- **Directions for this task**: Rewrite the lines from the one containing "left hip: (709, 1066, -6)" through the one containing "right ankle: (1363, 1035, 12)", both included, with each x, y and depth value in the points multiplied by 1.4 and rounded to a whole number, halves rounded up. Leave the box lines and every other number as they are.

- **Record excerpts**:
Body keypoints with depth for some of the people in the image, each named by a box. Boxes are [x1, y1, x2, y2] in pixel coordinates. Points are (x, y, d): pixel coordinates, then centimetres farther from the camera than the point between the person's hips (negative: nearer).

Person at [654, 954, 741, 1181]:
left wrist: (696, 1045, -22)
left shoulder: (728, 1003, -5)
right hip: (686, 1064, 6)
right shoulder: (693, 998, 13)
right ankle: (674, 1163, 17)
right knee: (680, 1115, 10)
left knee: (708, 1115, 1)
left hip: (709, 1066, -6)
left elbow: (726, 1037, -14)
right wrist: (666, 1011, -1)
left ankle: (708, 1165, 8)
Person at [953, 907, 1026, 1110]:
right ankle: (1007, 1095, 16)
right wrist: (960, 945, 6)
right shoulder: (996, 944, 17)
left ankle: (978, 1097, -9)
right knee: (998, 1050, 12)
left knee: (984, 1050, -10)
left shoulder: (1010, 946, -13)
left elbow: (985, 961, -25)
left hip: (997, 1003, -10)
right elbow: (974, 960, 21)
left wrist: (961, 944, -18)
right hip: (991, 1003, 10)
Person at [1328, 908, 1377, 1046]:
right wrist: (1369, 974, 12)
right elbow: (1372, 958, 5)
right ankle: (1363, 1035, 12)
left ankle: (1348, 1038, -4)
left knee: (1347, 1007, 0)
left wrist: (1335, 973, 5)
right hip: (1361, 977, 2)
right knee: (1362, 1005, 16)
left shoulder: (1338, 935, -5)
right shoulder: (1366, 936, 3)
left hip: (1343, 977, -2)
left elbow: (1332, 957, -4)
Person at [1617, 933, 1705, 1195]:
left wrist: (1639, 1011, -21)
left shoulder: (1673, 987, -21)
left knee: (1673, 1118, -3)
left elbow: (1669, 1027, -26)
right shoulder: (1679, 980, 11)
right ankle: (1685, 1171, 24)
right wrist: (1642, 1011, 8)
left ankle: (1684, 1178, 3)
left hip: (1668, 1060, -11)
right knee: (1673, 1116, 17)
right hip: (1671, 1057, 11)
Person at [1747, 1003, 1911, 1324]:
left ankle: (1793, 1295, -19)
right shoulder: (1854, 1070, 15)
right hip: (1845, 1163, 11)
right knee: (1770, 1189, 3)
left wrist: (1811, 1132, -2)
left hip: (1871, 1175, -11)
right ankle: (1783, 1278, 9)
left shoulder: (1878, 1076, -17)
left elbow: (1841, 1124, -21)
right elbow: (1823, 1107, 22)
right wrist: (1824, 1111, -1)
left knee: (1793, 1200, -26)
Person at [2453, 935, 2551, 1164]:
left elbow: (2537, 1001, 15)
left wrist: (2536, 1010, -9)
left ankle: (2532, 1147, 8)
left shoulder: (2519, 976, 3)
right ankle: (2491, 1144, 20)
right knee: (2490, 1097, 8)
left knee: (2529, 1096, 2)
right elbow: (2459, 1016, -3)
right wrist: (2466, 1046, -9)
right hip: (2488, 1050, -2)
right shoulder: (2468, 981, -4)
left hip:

- **Result of the task**:
left hip: (993, 1492, -8)
left elbow: (1016, 1452, -20)
right wrist: (932, 1415, -1)
left ankle: (991, 1631, 11)
Person at [953, 907, 1026, 1110]:
right ankle: (1410, 1533, 22)
right wrist: (1344, 1323, 8)
right shoulder: (1394, 1322, 24)
left ankle: (1369, 1536, -13)
right knee: (1397, 1470, 17)
left knee: (1378, 1470, -14)
left shoulder: (1414, 1324, -18)
left elbow: (1379, 1345, -35)
left hip: (1396, 1404, -14)
right elbow: (1364, 1344, 29)
left wrist: (1345, 1322, -25)
right hip: (1387, 1404, 14)
Person at [1328, 908, 1377, 1046]:
right wrist: (1917, 1364, 17)
right elbow: (1921, 1341, 7)
right ankle: (1908, 1449, 17)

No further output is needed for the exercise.